■ What the task asks ■
Apart from the pictures, write out all the records exactly.

■ Given data ■

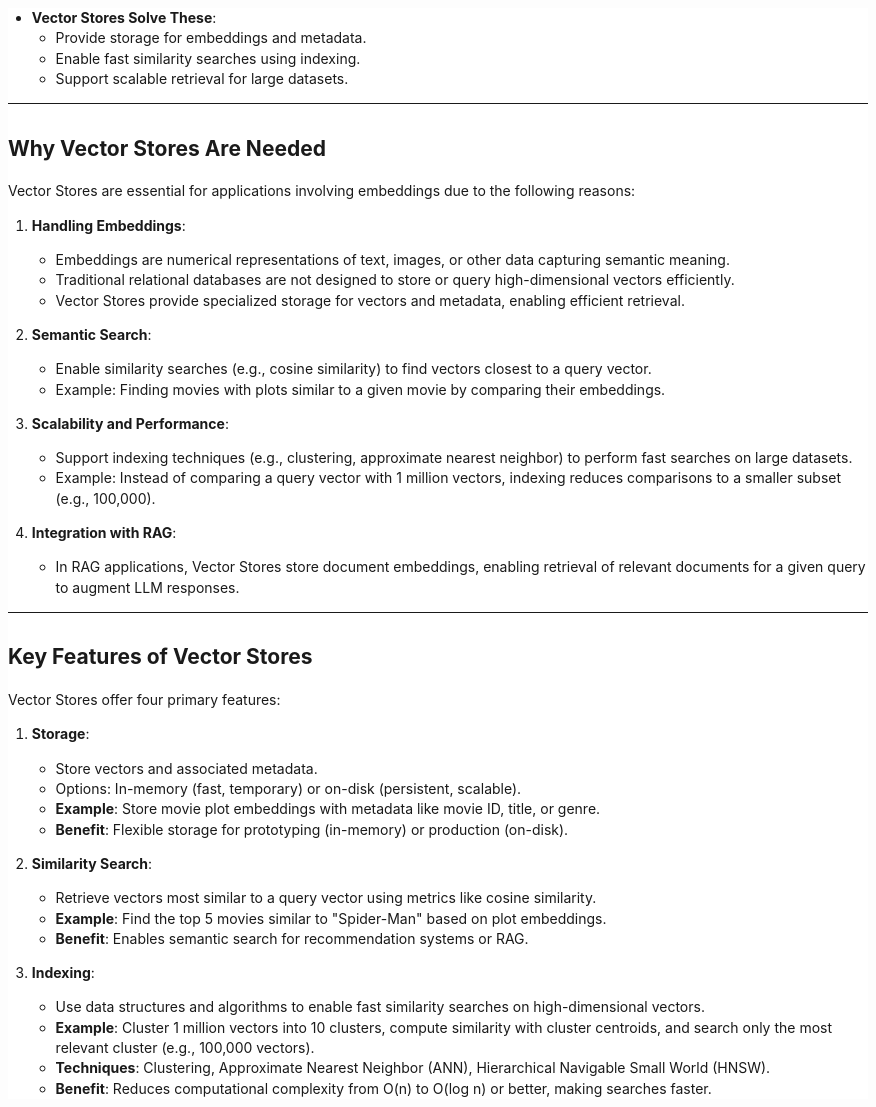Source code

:   - **Vector Stores Solve These**:
    - Provide storage for embeddings and metadata.
    - Enable fast similarity searches using indexing.
    - Support scalable retrieval for large datasets.

---

## Why Vector Stores Are Needed

Vector Stores are essential for applications involving embeddings due to the following reasons:

1. **Handling Embeddings**:
   - Embeddings are numerical representations of text, images, or other data capturing semantic meaning.
   - Traditional relational databases are not designed to store or query high-dimensional vectors efficiently.
   - Vector Stores provide specialized storage for vectors and metadata, enabling efficient retrieval.

2. **Semantic Search**:
   - Enable similarity searches (e.g., cosine similarity) to find vectors closest to a query vector.
   - Example: Finding movies with plots similar to a given movie by comparing their embeddings.

3. **Scalability and Performance**:
   - Support indexing techniques (e.g., clustering, approximate nearest neighbor) to perform fast searches on large datasets.
   - Example: Instead of comparing a query vector with 1 million vectors, indexing reduces comparisons to a smaller subset (e.g., 100,000).

4. **Integration with RAG**:
   - In RAG applications, Vector Stores store document embeddings, enabling retrieval of relevant documents for a given query to augment LLM responses.

---

## Key Features of Vector Stores

Vector Stores offer four primary features:

1. **Storage**:
   - Store vectors and associated metadata.
   - Options: In-memory (fast, temporary) or on-disk (persistent, scalable).
   - **Example**: Store movie plot embeddings with metadata like movie ID, title, or genre.
   - **Benefit**: Flexible storage for prototyping (in-memory) or production (on-disk).

2. **Similarity Search**:
   - Retrieve vectors most similar to a query vector using metrics like cosine similarity.
   - **Example**: Find the top 5 movies similar to "Spider-Man" based on plot embeddings.
   - **Benefit**: Enables semantic search for recommendation systems or RAG.

3. **Indexing**:
   - Use data structures and algorithms to enable fast similarity searches on high-dimensional vectors.
   - **Example**: Cluster 1 million vectors into 10 clusters, compute similarity with cluster centroids, and search only the most relevant cluster (e.g., 100,000 vectors).
   - **Techniques**: Clustering, Approximate Nearest Neighbor (ANN), Hierarchical Navigable Small World (HNSW).
   - **Benefit**: Reduces computational complexity from O(n) to O(log n) or better, making searches faster.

■ Result of the exercise ■
Source code

:   - **Vector Stores Solve These**:
    - Provide storage for embeddings and metadata.
    - Enable fast similarity searches using indexing.
    - Support scalable retrieval for large datasets.

---

## Why Vector Stores Are Needed

Vector Stores are essential for applications involving embeddings due to the following reasons:

1. **Handling Embeddings**:
   - Embeddings are numerical representations of text, images, or other data capturing semantic meaning.
   - Traditional relational databases are not designed to store or query high-dimensional vectors efficiently.
   - Vector Stores provide specialized storage for vectors and metadata, enabling efficient retrieval.

2. **Semantic Search**:
   - Enable similarity searches (e.g., cosine similarity) to find vectors closest to a query vector.
   - Example: Finding movies with plots similar to a given movie by comparing their embeddings.

3. **Scalability and Performance**:
   - Support indexing techniques (e.g., clustering, approximate nearest neighbor) to perform fast searches on large datasets.
   - Example: Instead of comparing a query vector with 1 million vectors, indexing reduces comparisons to a smaller subset (e.g., 100,000).

4. **Integration with RAG**:
   - In RAG applications, Vector Stores store document embeddings, enabling retrieval of relevant documents for a given query to augment LLM responses.

---

## Key Features of Vector Stores

Vector Stores offer four primary features:

1. **Storage**:
   - Store vectors and associated metadata.
   - Options: In-memory (fast, temporary) or on-disk (persistent, scalable).
   - **Example**: Store movie plot embeddings with metadata like movie ID, title, or genre.
   - **Benefit**: Flexible storage for prototyping (in-memory) or production (on-disk).

2. **Similarity Search**:
   - Retrieve vectors most similar to a query vector using metrics like cosine similarity.
   - **Example**: Find the top 5 movies similar to "Spider-Man" based on plot embeddings.
   - **Benefit**: Enables semantic search for recommendation systems or RAG.

3. **Indexing**:
   - Use data structures and algorithms to enable fast similarity searches on high-dimensional vectors.
   - **Example**: Cluster 1 million vectors into 10 clusters, compute similarity with cluster centroids, and search only the most relevant cluster (e.g., 100,000 vectors).
   - **Techniques**: Clustering, Approximate Nearest Neighbor (ANN), Hierarchical Navigable Small World (HNSW).
   - **Benefit**: Reduces computational complexity from O(n) to O(log n) or better, making searches faster.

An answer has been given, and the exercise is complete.